Useless to ask questions of the man who drew up the budget! He, debonair M. Francois Pietri. Minister of the Budget in the Laval Cabinet, not only forgot--believe it or not--his handiwork completely but rushed to Premier Herriot's aid in the Chamber debate fortnight ago, delivered an elegant harangue asking his fellow Deputies to "vote this payment for the honor of France."

Pay Now? Mais Non! Despite Citizen Herriot's big discovery, his successor Premier Joseph Paul-Boncour made no move to pay last week. True, payment had been voted ten months ago but equally clear was the fact that the Chamber in its vote last fortnight "invited" the French Government to "defer"' payment. This invitation Maitre Paul-Boncour, one of the great lawyers of France, felt bound to accept. His program speech to the Chamber was a lawyer's masterpiece. Barely mentioning the general debt issue and skimming over France's default of the payment currently due, Orator Paul-Boncour led his hearers off down such rambling bypaths as: "This depression is not only economic but psychological in character, made up of international uneasiness, misunderstanding and rivalries. ... In Hungary food is cheap, but in Austria only unorganized labor is cheap. It hardly needed National Socialist attacks on Jewish merchants, such as the throwing of tear-gas bombs in one of the biggest Vienna department stores, to discourage Christmas shopping.

"The governments as well as the shoppers of Southeast Europe are beginning to count pennies. Repentance, however, has come late. The amounts spent by the Bethlen Government of Hungary, without Parliamentary authorization, on officers' polo grounds, hunting grounds, civil air service, summer resorts and gorgeous tuberculosis homes were actually greater than the sum France has just refused to pay the United States.

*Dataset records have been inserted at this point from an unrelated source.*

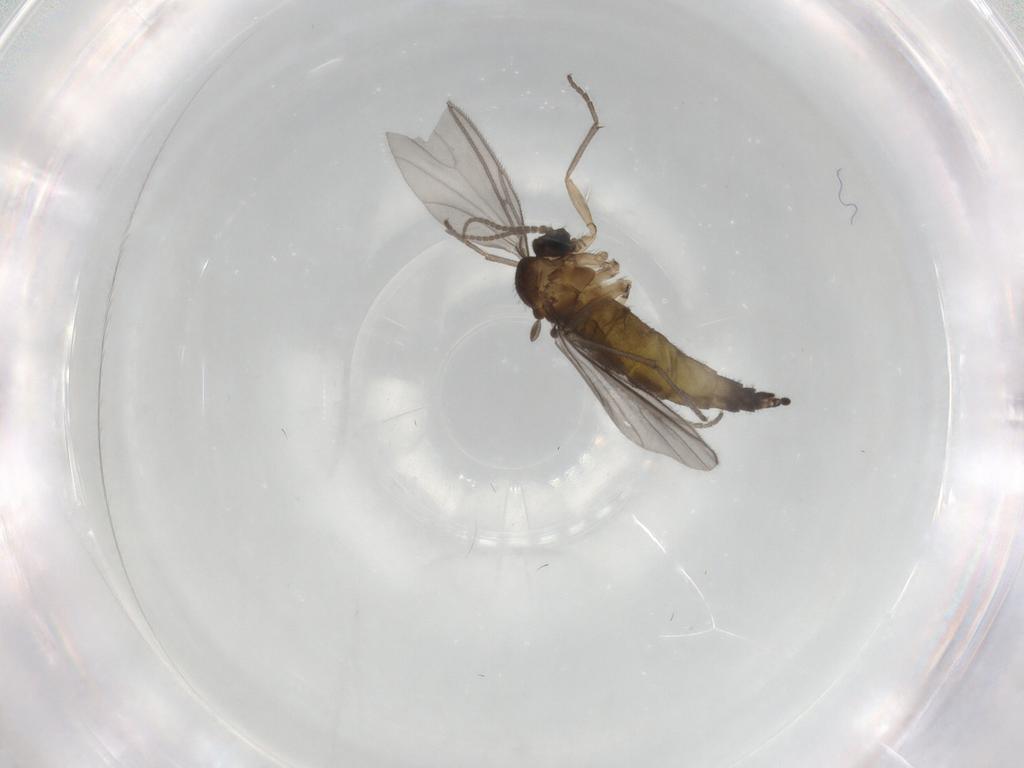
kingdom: Animalia
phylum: Arthropoda
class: Insecta
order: Diptera
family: Sciaridae
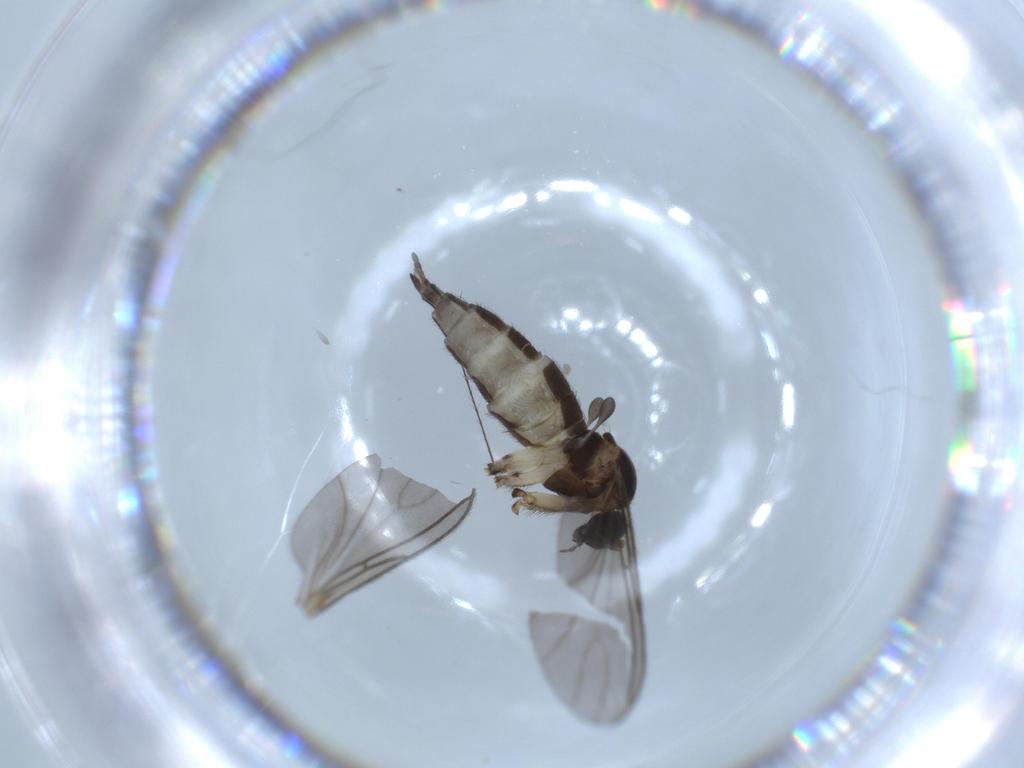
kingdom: Animalia
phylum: Arthropoda
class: Insecta
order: Diptera
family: Sciaridae
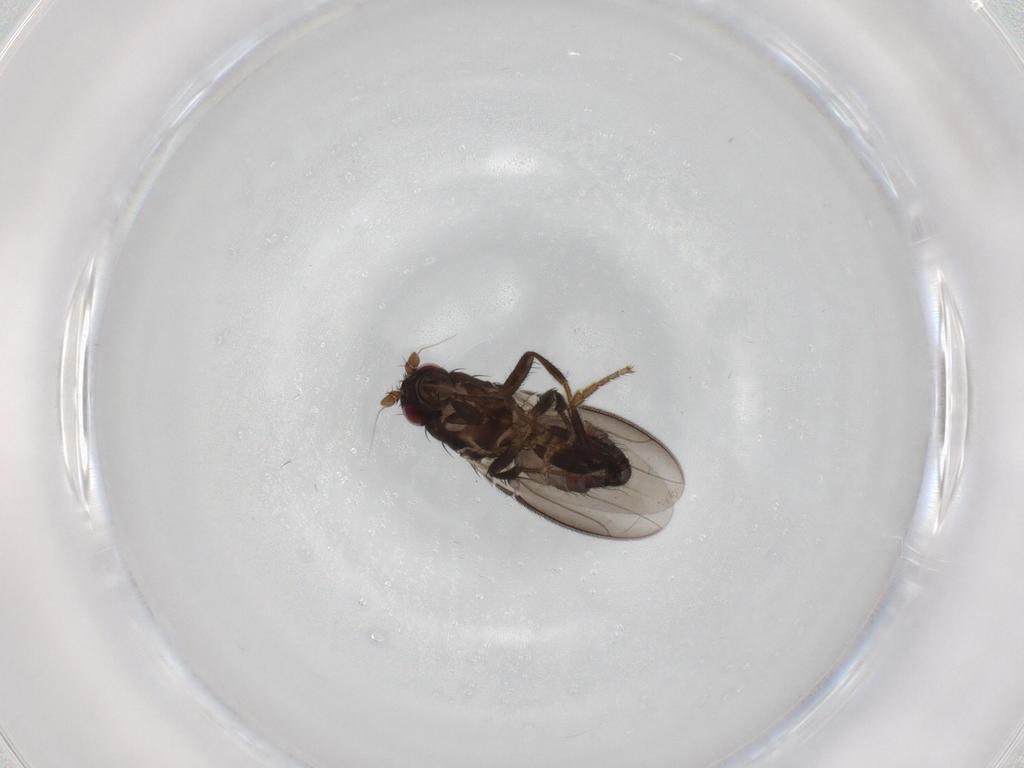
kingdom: Animalia
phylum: Arthropoda
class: Insecta
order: Diptera
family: Sphaeroceridae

"Despite recent reductions, the sums set aside in Southeast European budgets for armaments are large enough. None say, however, how large the sums really are. In a lecture at Budapest this week, in which he discussed the value of a prewar budget analysis for espionage purposes, Field Marshal Urbansky, chief of the Intelligence Service of Austria-Hungary, declared that since the beginning of the disarmament discussions armament expenditures had been so camouflaged in post-war budgets that not even the spending governments knew the totals."

Charmed by the new Premier's fluent, actor-like diction the Chamber of Deputies gave him a vote of confidence 365-0-215. With this triumph won, Premier Paul-Boncour paid a surprise call on Ambassador Edge, courteously expressed his hope that sooner or later Herbert Hoover or Franklin Delano Roosevelt will be empowered by Congress to negotiate a brand new settlement of Europe's debts.